Review: Crash Kings - Crash Kings

Crash Kings - Crash Kings
2009, Universal Motown

Brothers Tony and Mike Beliveau were brothers long before they were band mates, but as two-thirds of the Crash Kings, the brothers Beliveau have shown the sort of chemistry filial connections can bring to a rock band. Add in the stellar drum work of Jason Morris, and you have a recipe for success. The Los Angeles trio released their debut album in May of 2009. The self-titled debut disc perhaps hasn’t garnered the attention it deserves to date, but it’s not for lack of talent or musicality.

Crash Kings open with "Mountain Man"; a tune somewhat reminiscent of early Led Zeppelin for its stark rawness. Vocalist Tony Beliveau has all the makings of a big time glam-rock front man and a voice that jumps out of the speakers and grabs your attention. "1985" will have you dancing like its 1985. The arrangement here is somewhat sparse, but there's no question about the intensity or control involved. "It's Only Wednesday" is a piano-driven rocker delivered in an open arrangement that allows Beliveau to reign supreme over the top.

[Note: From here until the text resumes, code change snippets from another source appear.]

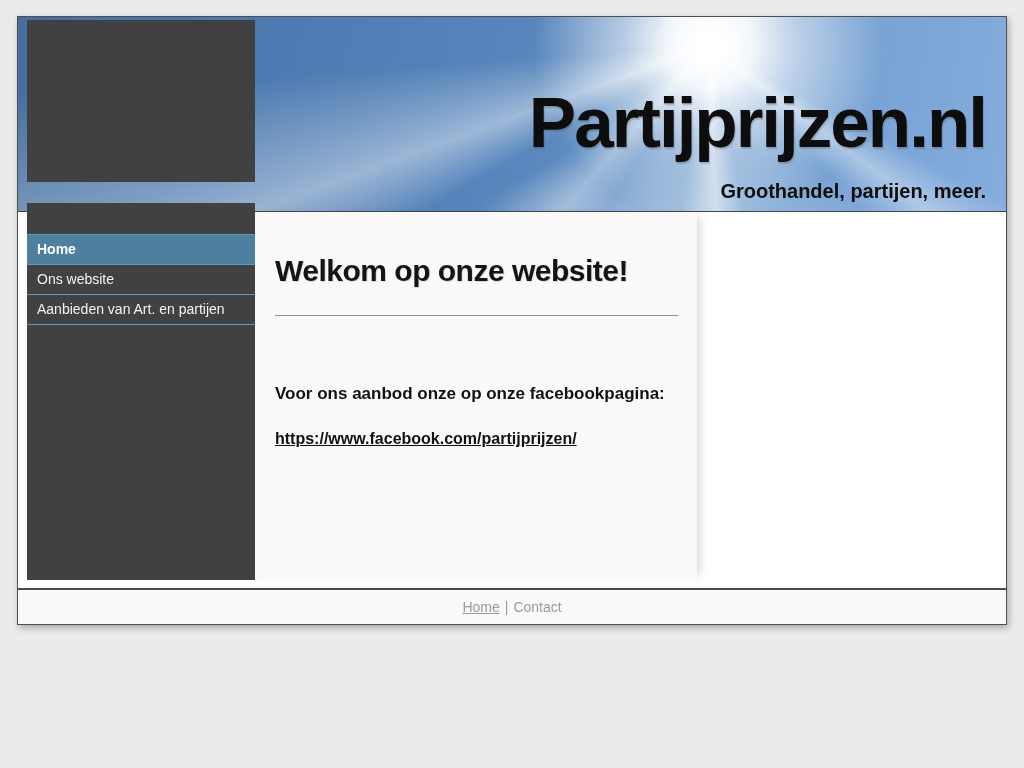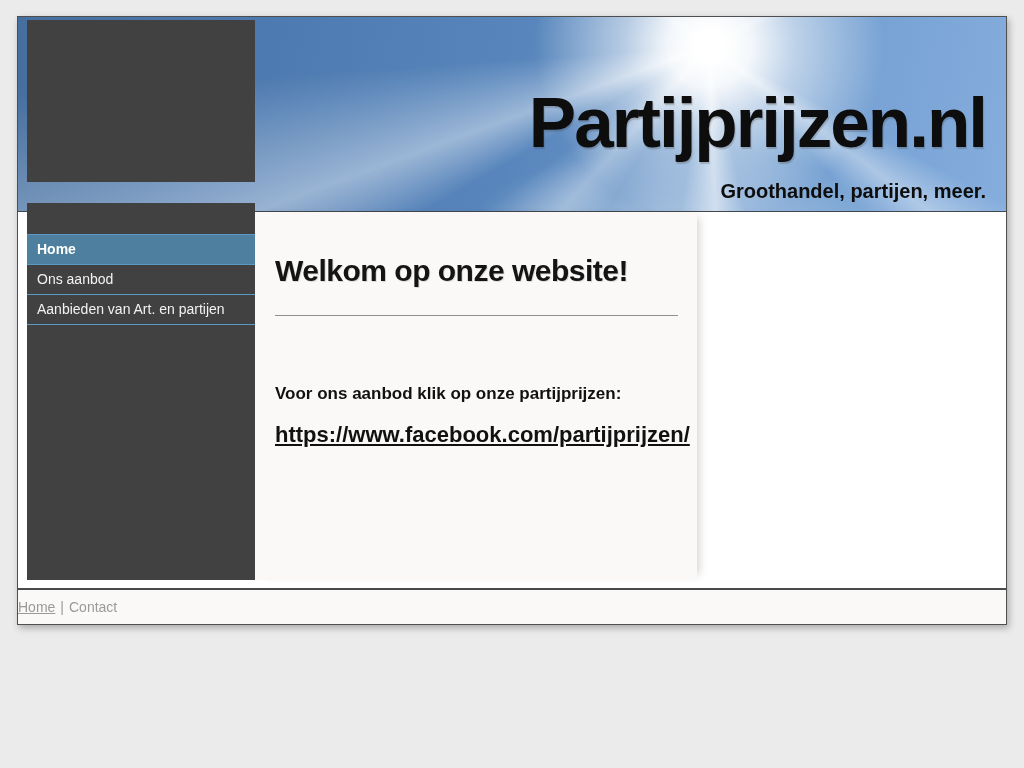--- a/index.html
+++ b/index.html
@@ -132,7 +132,7 @@
     <nav class="sidebar">
       <div class="menu">
         <a class="menu-item active" href="#">Home</a>
-        <a class="menu-item" href="#">Ons aanbod</a>
+        <a class="menu-item" href="#">Ons website</a>
         <a class="menu-item" href="#">Aanbieden van Art. en partijen</a>
       </div>
     </nav>

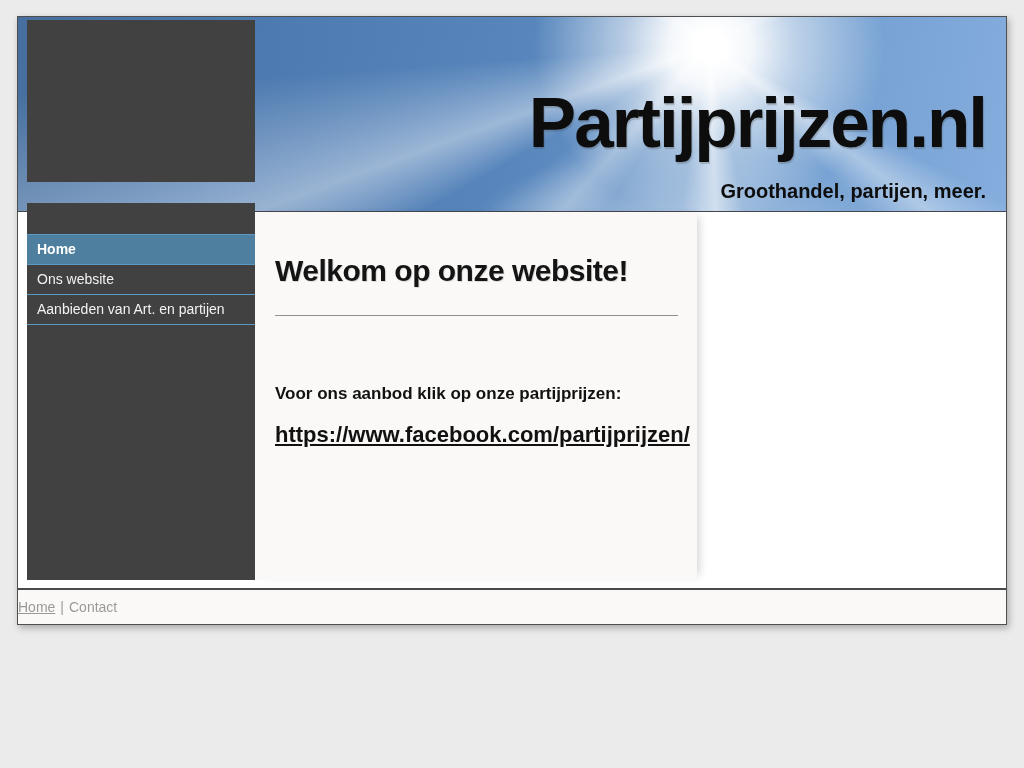--- a/index.html
+++ b/index.html
@@ -140,7 +140,7 @@
     <section class="content">
       <h2>Welkom op onze website!</h2>
       <hr>
-      <p class="lead">Voor ons aanbod klik op onze partijprijzen:</p>
+      <p class="lead">Voor ons aanbod onze op onze facebookpagina:</p>
       <a class="fb-link" href="#">https://www.facebook.com/partijprijzen/</a>
     </section>
   </div>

The further you get into this album the more hooked you'll be. There's something indescribably catchy about Crash Kings the vibe they create on their self-titled debut.

"Come Away" finds Crash Kings settling into a mellower Brit-sound that will be familiar to fans of bands like The Killers and Oasis. Beliveau shows his lyrical side on songs such as Come Away and Non Believer before launching into the blistering pace of "14 Arms". Crash Kings let their glam hang out on this one even while sticking with the quasi-acoustic sound that holds sway here. Beliveau stomps and prowls like Freddie Mercury and blows the roof off. "Raincoat" embarks on a story driven by nervous energy as expressed in the uneven pace of the bass line and the percussive, Ben Folds-style piano line. "Raincoat" is the most sonically satisfying song on the album. "Saving Grace" is the sort of Glam/Brit-Pop anthem that launches national adulation and worldwide tours. Progressive and Pop elements help this song to enter the ever declining arc of the parabola extending toward Pop perfection. Crash Kings close out with "My Love", a theatrical love song that will remind listeners of a cross between Queen and The Beatles, and perhaps even a bit like Michigan rockers Woodward.

Rock N Roll is dead. Yeah, right. Crash Kings are at the forefront of a new generation of rockers with retro influences who are creating vibrant, challenging music. It's difficult to imagine a band like Crash Kings not making it big, although on a major label even the brightest talent can be snuffed out and relegated to the bar circuit by one inept executive who doesn't get it. Regardless of what sort of push they get, expect Crash Kings to be on a lot of critics "best of" lists. Crash Kings will hook you on the first listen and still be with you far down the road.